**Task prompt**
Looking at the records below, state how many lines include the string "módulos" and add nothing further.

Circuit design text data:

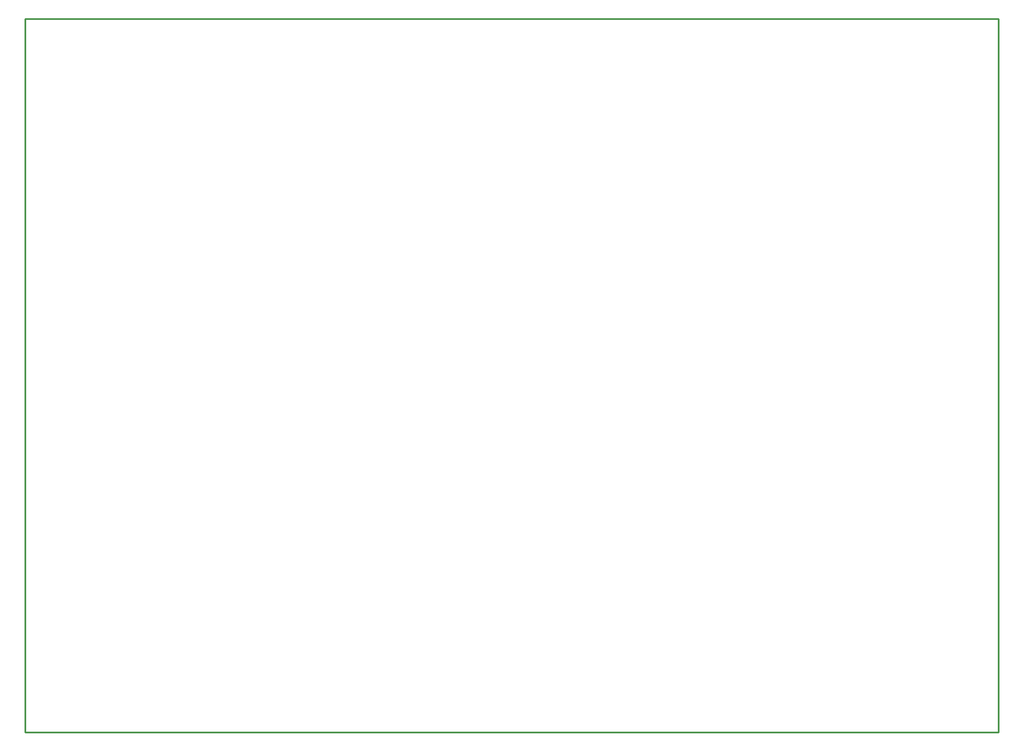
<source format=gbr>
%TF.GenerationSoftware,Altium Limited,Altium Designer,21.3.2 (30)*%
G04 Layer_Color=16711935*
%FSLAX24Y24*%
%MOIN*%
%TF.SameCoordinates,B2232A1B-76E2-43D3-9B88-882A457EFEF9*%
%TF.FilePolarity,Positive*%
%TF.FileFunction,Keep-out,Top*%
%TF.Part,Single*%
G01*
G75*
%TA.AperFunction,NonConductor*%
%ADD59C,0.0100*%
D59*
X-270Y41550D02*
X-270Y-250D01*
X56700Y41550D02*
X56700Y-250D01*
X-270Y41550D02*
X56700D01*
X-270Y-250D02*
X56700Y-250D01*
%TF.MD5,6e4522f7a2d4ce92cb84b91a99fd9cc3*%
M02*

</source>
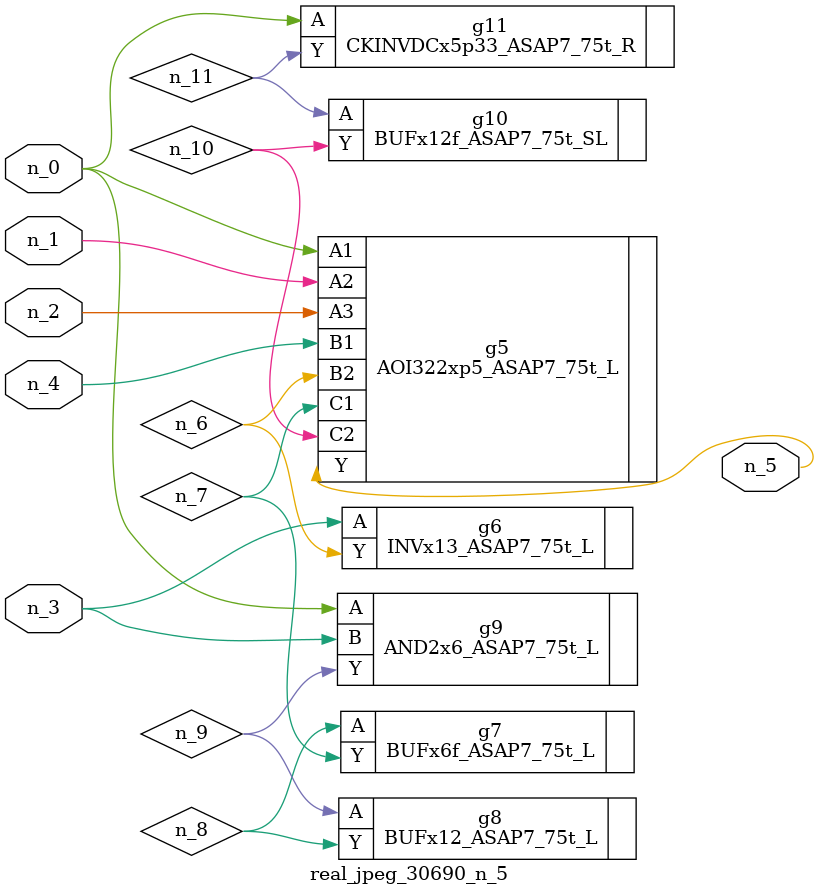
<source format=v>
module real_jpeg_30690_n_5 (n_4, n_0, n_1, n_2, n_3, n_5);

input n_4;
input n_0;
input n_1;
input n_2;
input n_3;

output n_5;

wire n_8;
wire n_11;
wire n_6;
wire n_7;
wire n_10;
wire n_9;

AOI322xp5_ASAP7_75t_L g5 ( 
.A1(n_0),
.A2(n_1),
.A3(n_2),
.B1(n_4),
.B2(n_6),
.C1(n_7),
.C2(n_10),
.Y(n_5)
);

AND2x6_ASAP7_75t_L g9 ( 
.A(n_0),
.B(n_3),
.Y(n_9)
);

CKINVDCx5p33_ASAP7_75t_R g11 ( 
.A(n_0),
.Y(n_11)
);

INVx13_ASAP7_75t_L g6 ( 
.A(n_3),
.Y(n_6)
);

BUFx6f_ASAP7_75t_L g7 ( 
.A(n_8),
.Y(n_7)
);

BUFx12_ASAP7_75t_L g8 ( 
.A(n_9),
.Y(n_8)
);

BUFx12f_ASAP7_75t_SL g10 ( 
.A(n_11),
.Y(n_10)
);


endmodule
</source>
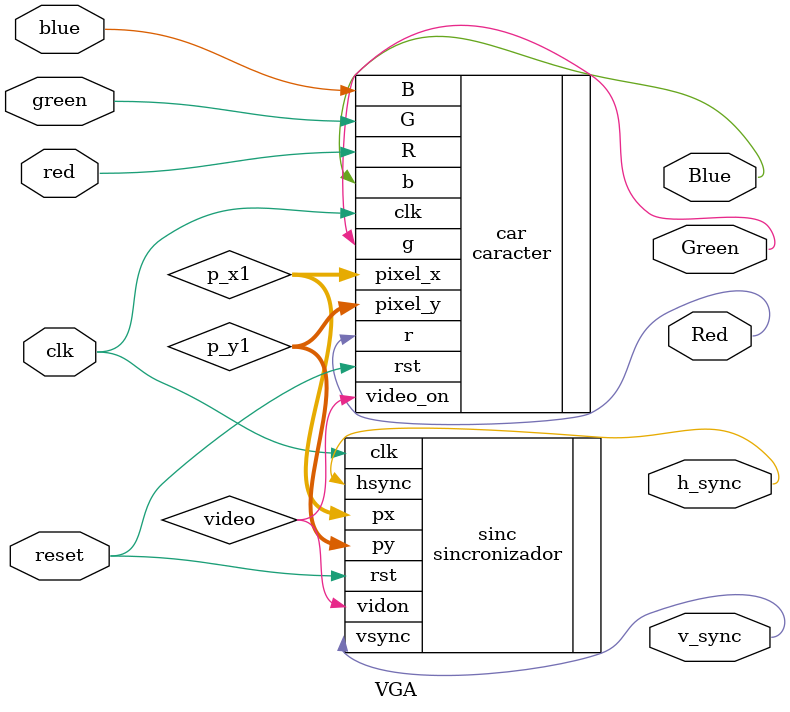
<source format=v>
`timescale 1ns / 1ps


module VGA(
//declaración de entradas y salidas
input wire clk,
input wire reset,
input wire red,green,blue,
output h_sync,
output v_sync,
output Red,
output Green,
output Blue
//output wire [5:0] rowad1,
//output wire [2:0] pos
    );
// señales de sincronía; estas señales se utilizan para que reciban los valores generados por los módulos y poder trabajar con ellas.
wire [9:0] p_x1,p_y1;
wire video;
// instaciamiento de los módulos. Tomar en cuenta, que las variables se colocan según el orden en que fueron declaradas en el módulo original.
sincronizador sinc(.clk(clk),
                   .rst(reset),
                   .hsync(h_sync),
                   .vsync(v_sync),
                   .vidon(video),
                   .px(p_x1),
                   .py(p_y1));
caracter car(.clk(clk),
             .rst(reset),
             .video_on(video),
             .pixel_x(p_x1),
             .pixel_y(p_y1),
             .R(red),
             .G(green),
             .B(blue),
             .r(Red),
             .g(Green),
             .b(Blue));
endmodule

</source>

**Answer to this exercise**
2